Let’s talk about heart disease – another disease on the rise. At the turn of the last century, barely a hundred years ago, heart disease was unheard of. If someone died of heart disease, doctors would come from hundreds of miles away to see the autopsied body. Today, we hardly blink an eye at it. Deaths of heart disease in the 30’s and 40’s age brackets are no longer a rarity. Despite amazing technological advances in diagnostic equipment, it’s not unusual for a person to undergo exhaustive diagnostic tests, be given a bill of good heart health, then die of cardiovascular causes a few weeks later. Bypass surgeries and stents are common place today. Yes, we’re saving lives. Where once the odds of surviving a heart attack were less in your favor, now we survive, but the quality of life is worse. I for one would rather die of a stroke than end up with either a fully functioning mind and a body that won’t cooperate, or a fully functioning body, with a mind “not all there”. Either way, cardiovascular disease is on the rise.

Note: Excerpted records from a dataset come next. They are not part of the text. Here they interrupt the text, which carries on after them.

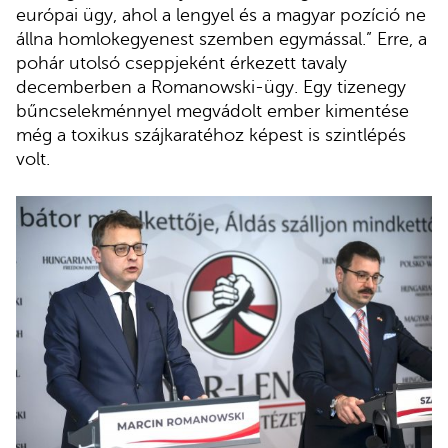
európai ügy, ahol a lengyel és a magyar pozíció ne
állna homlokegyenest szemben egymással.” Erre, a
pohár utolsó cseppjeként érkezett tavaly
decemberben a Romanowski-ügy. Egy tizenegy
bűncselekménnyel megvádolt ember kimentése
még a toxikus szájkaratéhoz képest is szintlépés
volt.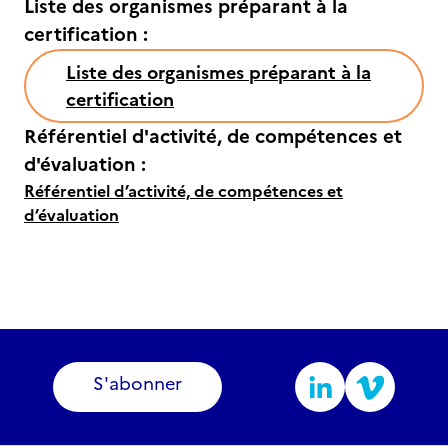
Liste des organismes préparant à la
certification :
Liste des organismes préparant à la
certification
Référentiel d'activité, de compétences et
d'évaluation :
Référentiel d’activité, de compétences et
d’évaluation
S'abonner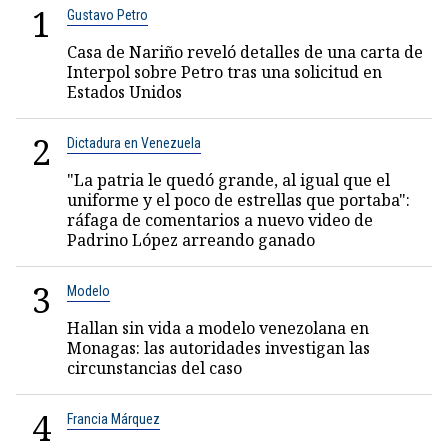
1
Gustavo Petro
Casa de Nariño reveló detalles de una carta de
Interpol sobre Petro tras una solicitud en
Estados Unidos
2
Dictadura en Venezuela
"La patria le quedó grande, al igual que el
uniforme y el poco de estrellas que portaba":
ráfaga de comentarios a nuevo video de
Padrino López arreando ganado
3
Modelo
Hallan sin vida a modelo venezolana en
Monagas: las autoridades investigan las
circunstancias del caso
4
Francia Márquez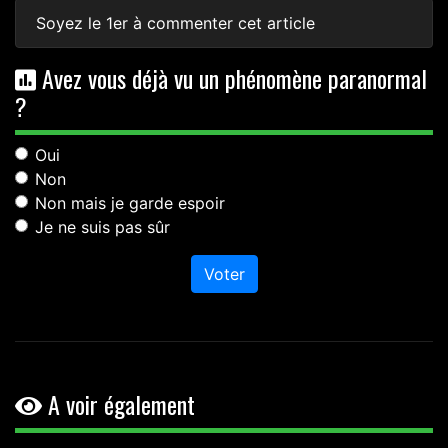
Soyez le 1er à commenter cet article
Avez vous déjà vu un phénomène paranormal
?
Oui
Non
Non mais je garde espoir
Je ne suis pas sûr
Voter
A voir également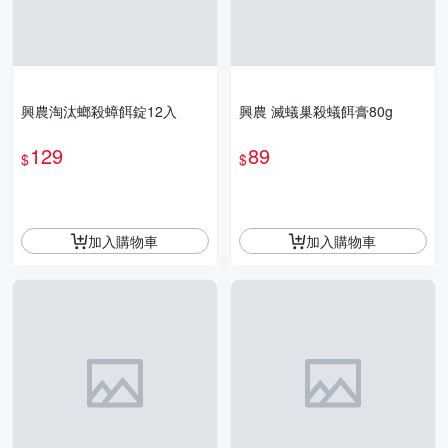
興農淘汰螂殺蟑餌錠12入
興農 滅蟻巢殺蟻餌膏80g
129
89
$
$
加入購物車
加入購物車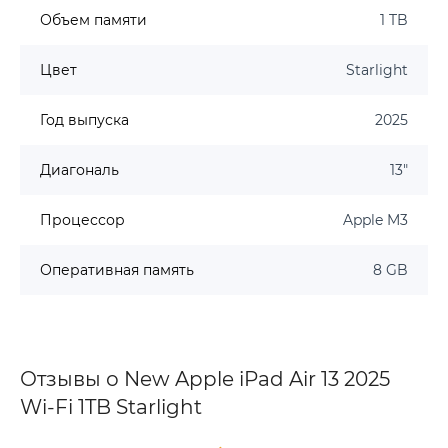
Объем памяти
1 TB
Цвет
Starlight
Год выпуска
2025
Диагональ
13"
Процессор
Apple M3
Оперативная память
8 GB
Отзывы о New Apple iPad Air 13 2025
Wi-Fi 1TB Starlight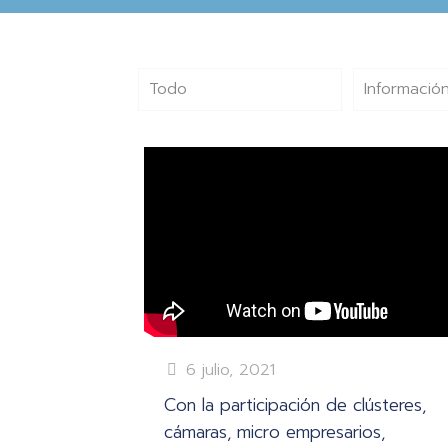
Todo
Información
6 julio, 2021
Con la participación de clústeres,
cámaras, micro empresarios,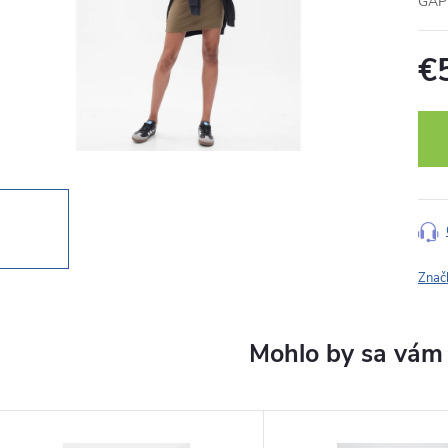
GAP 
€
Jedn
cena
Znač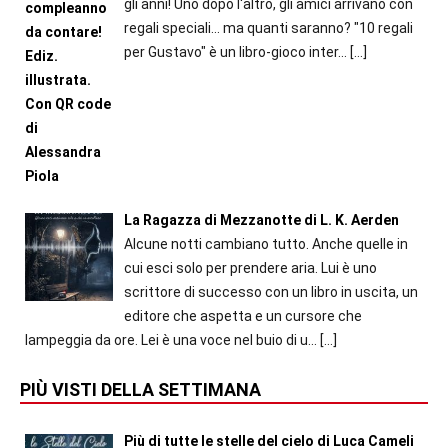
gli anni! Uno dopo l'altro, gli amici arrivano con
regali speciali... ma quanti saranno? "10 regali
per Gustavo" è un libro-gioco inter...
[…]
La Ragazza di Mezzanotte di L. K. Aerden
Alcune notti cambiano tutto. Anche quelle in
cui esci solo per prendere aria. Lui è uno
scrittore di successo con un libro in uscita, un
editore che aspetta e un cursore che
lampeggia da ore. Lei è una voce nel buio di u...
[…]
PIÙ VISTI DELLA SETTIMANA
Più di tutte le stelle del cielo di Luca Cameli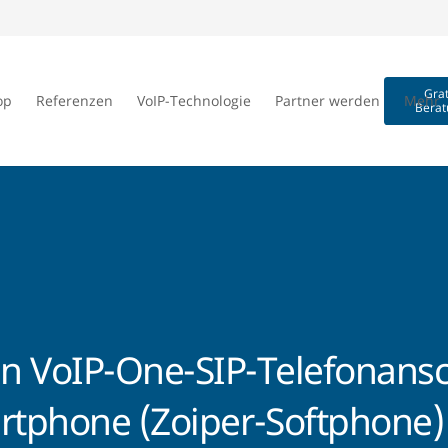
Grat
op
Referenzen
VoIP-Technologie
Partner werden
Mehr
Berat
nen VoIP-One-SIP-Telefonan
tphone (Zoiper-Softphone)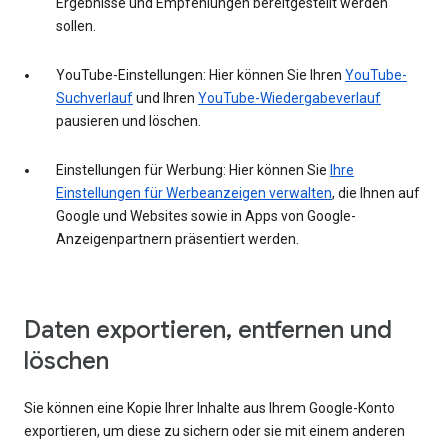
Ergebnisse und Empfehlungen bereitgestellt werden
sollen.
YouTube-Einstellungen: Hier können Sie Ihren
YouTube-
Suchverlauf
und Ihren
YouTube-Wiedergabeverlauf
pausieren und löschen.
Einstellungen für Werbung: Hier können Sie
Ihre
Einstellungen für Werbeanzeigen verwalten
, die Ihnen auf
Google und Websites sowie in Apps von Google-
Anzeigenpartnern präsentiert werden.
Daten exportieren, entfernen und
löschen
Sie können eine Kopie Ihrer Inhalte aus Ihrem Google-Konto
exportieren, um diese zu sichern oder sie mit einem anderen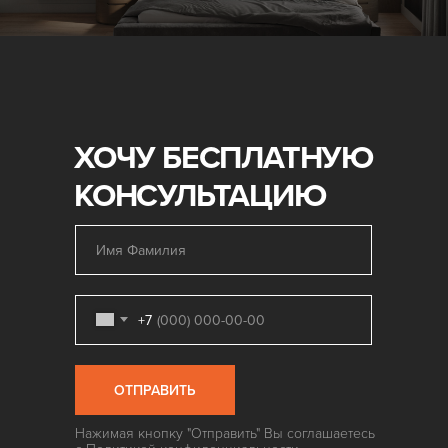
ХОЧУ БЕСПЛАТНУЮ
КОНСУЛЬТАЦИЮ
+7
ОТПРАВИТЬ
Нажимая кнопку "Отправить" Вы соглашаетесь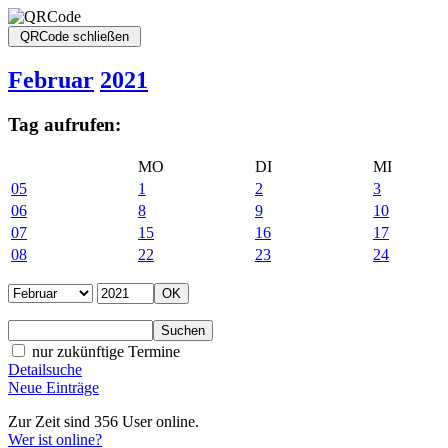
Februar
2021
Tag aufrufen:
MO
DI
MI
05
1
2
3
06
8
9
10
07
15
16
17
08
22
23
24
nur zukünftige Termine
Detailsuche
Neue Einträge
Zur Zeit sind 356 User online.
Wer ist online?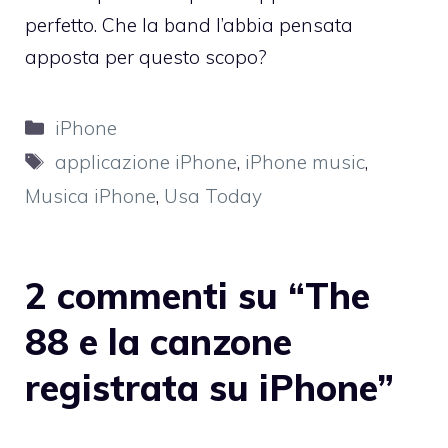
perfetto. Che la band l’abbia pensata
apposta per questo scopo?
Categorie
iPhone
Tag
applicazione iPhone
,
iPhone music
,
Musica iPhone
,
Usa Today
2 commenti su “The
88 e la canzone
registrata su iPhone”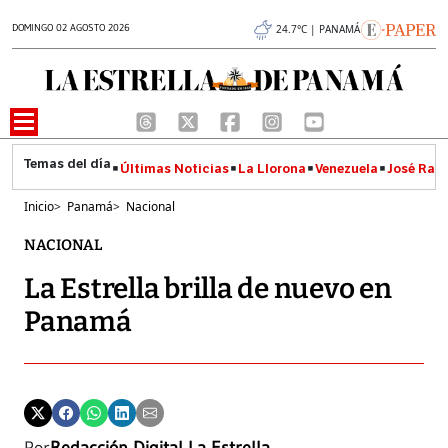
DOMINGO 02 AGOSTO 2026
24.7°C | PANAMÁ
Últimas Noticias
La Llorona
Venezuela
José Raúl
Inicio
>
Panamá
>
Nacional
NACIONAL
La Estrella brilla de nuevo en
Panamá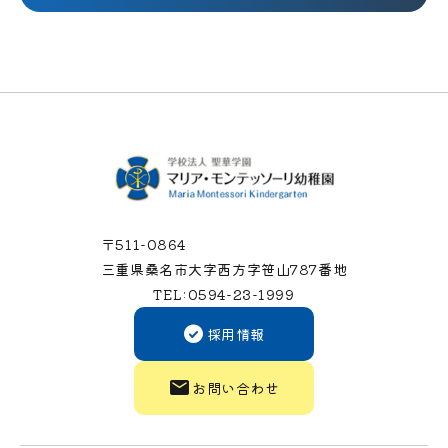
〒511-0864
三重県桑名市大字西方字笹山787番地
TEL:0594-23-1999
採用情報
お問い合わせ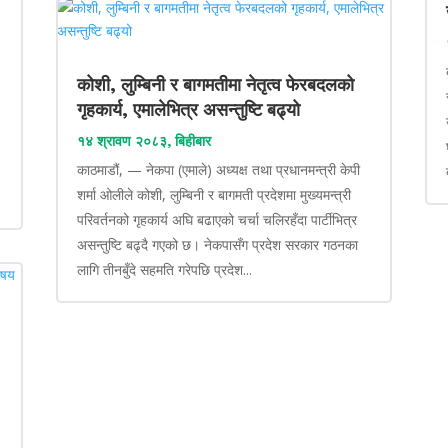
कोशी, लुम्बिनी र बागमतीमा नेतृत्व फेरबदलको
गृहकार्य, एमालेभित्र असन्तुष्टि बढ्यो
१४ श्रावण २०८३, बिहीबार
काठमाडौं, — नेकपा (एमाले) अध्यक्ष तथा प्रधानमन्त्री केपी
शर्मा ओलीले कोशी, लुम्बिनी र बागमती प्रदेशमा मुख्यमन्त्री
परिवर्तनको गृहकार्य अघि बढाएको चर्चा चलिरहँदा पार्टीभित्र
असन्तुष्टि बढ्दै गएको छ। नेकपासँग प्रदेश सरकार गठनका
लागि तीनबुँदे सहमति गरेपछि प्रदेश...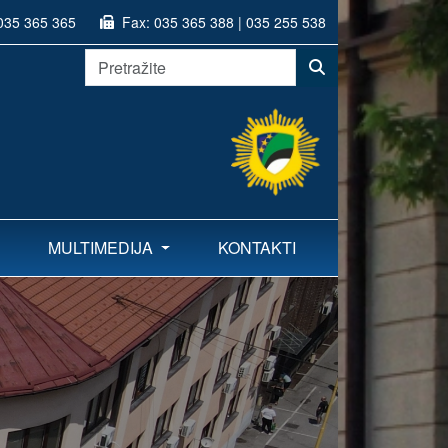
035 365 365
Fax:
035 365 388 | 035 255 538
MULTIMEDIJA
KONTAKTI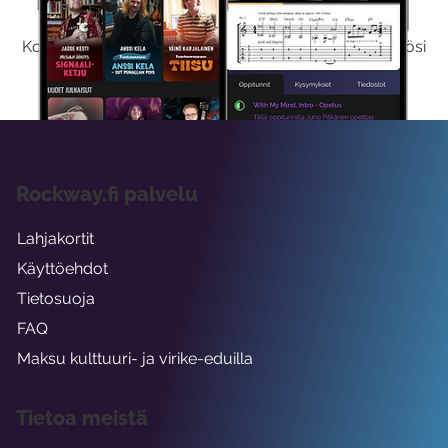
Kokeilemalla ilmaiseksi saat koko sisältömme käyttöösi
viikon ajaksi.
Rockway.fi palvelu
Lahjakortit
Käyttöehdot
Tietosuoja
FAQ
Maksu kulttuuri- ja virike-eduilla
Tietoa meistä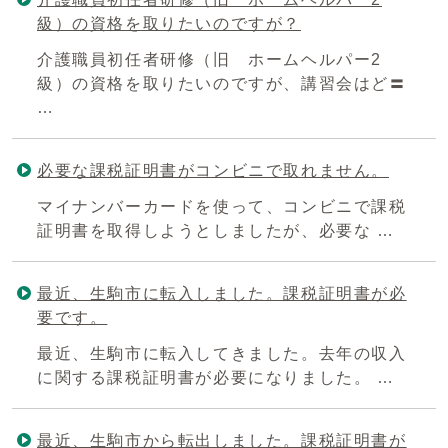
級）の資格を取りたいのですが？
介護職員初任者研修（旧 ホームヘルパー2
級）の資格を取りたいのですが、講習会はど〓
…
必要な課税証明書がコンビニで取れません。
マイナンバーカードを使って、コンビニで課税
証明書を取得しようとしましたが、必要な …
最近、生駒市に転入しました。課税証明書が必
要です。
最近、生駒市に転入してきました。去年の収入
に関する課税証明書が必要になりました。 …
最近、生駒市から転出しました。課税証明書が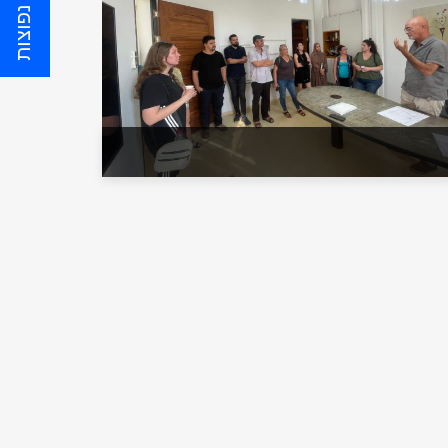
שאלות נפוצות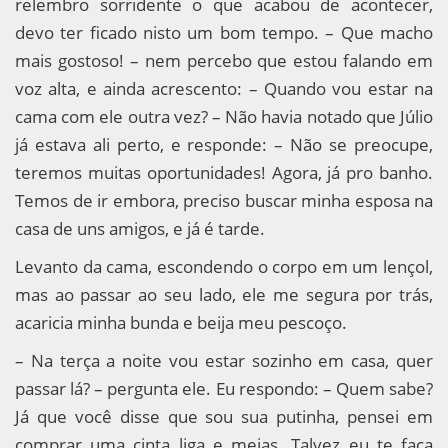
relembro sorridente o que acabou de acontecer,
devo ter ficado nisto um bom tempo. – Que macho
mais gostoso! – nem percebo que estou falando em
voz alta, e ainda acrescento: – Quando vou estar na
cama com ele outra vez? – Não havia notado que Júlio
já estava ali perto, e responde: – Não se preocupe,
teremos muitas oportunidades! Agora, já pro banho.
Temos de ir embora, preciso buscar minha esposa na
casa de uns amigos, e já é tarde.
Levanto da cama, escondendo o corpo em um lençol,
mas ao passar ao seu lado, ele me segura por trás,
acaricia minha bunda e beija meu pescoço.
– Na terça a noite vou estar sozinho em casa, quer
passar lá? – pergunta ele. Eu respondo: – Quem sabe?
Já que você disse que sou sua putinha, pensei em
comprar uma cinta liga e meias. Talvez eu te faça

We know about obesity and diabetes. There’s no question in anyone’s mind that obesity and diabetes are on the upswing as well. It seems the more we think we know about these “diseases”, the worse the problems get.
Although our fancy drugs are helping control diabetes better, the fact still remains that the number of people with it is increasing at an alarming rate. Type II diabetes, once called “Adult Onset Diabetes” because at one time it came on only in later adult years, is now incredibly and alarmingly coming on in children at younger and younger ages. Type II diabetes is acquired. We have ways to prevent it, yet we’re not. It, as well as obesity, is distressingly on the rise as well.
Now let’s look at how our brains are being affected. One of the greatest complaints I get today is poor memory. Poor recall, poor concentration, fuzzy thinking. What about depression? It is rampant as well. In fact, if we have any signs of mental distress its labeled depression. We no longer can be sad or grieving, angry or distressed, overwhelmed or cope poorly without being offered a drug to offset it. Is it any wonder with all of these so-called brain associated problems that we also have such an increase in dementia and Alzheimer’s disease today?
If you’re like the general public, you’re probably getting scared to get old. The days of being hailed as the wise one when you age are gone. Too often the aged in our culture are put on a back burner, their wisdom being disregarded, and accused as being “just old” or “too old fashioned” when they offer words of advice. Unfortunately, the aged do succumb to dementia and their wisdom is clouded by a brain that no longer fully functions. What a shame.
But there is hope! There are things you can do to prevent the scourge of old age. Act now, it isn’t too late. Here is what you can do:
Eat well. Eat whole, nutritionally dense foods. Eat foods that are fresh out of a garden and lightly steamed at home. Throw away your microwave oven and cook on the stove again. You can make it nearly as easy as microwaving is. Don’t make it complex. Keep it simple. Stay away from boxed foods. Get real nutrients into your brain and your body, not fake substitutes laden with chemicals.
Exercise your brain and body daily and get adequate sleep. If you can’t do those things, see a natural health care physician that can help you. Drugs won’t make up for the deficits. You have to do these things on your own if you want to prevent aging diseases. If pain keeps you from sleeping, exercising, or enjoying life, see a good acupuncturist. Acupuncture is one of the greatest ways to reduce the inflammation, swelling, and/or muscle spasms that cause your pain. It also helps you get to sleep and stay asleep better.
Most importantly, you have to work at getting well and staying well. It is never too late. However, the longer you wait, the longer it may take for you to get well. The longer you wait the more action you may have to take to get well. Getting well and staying well is a long term endeavor. There’s not a one-pill quick fix. There is no one vitamin, one specialty “juice”, no one treatment fix that will get you well and keep you well, no matter how much it is marketed. It will take much on your part; however, if you want to reduce the effects of aging, you need to start today. Don’t wait.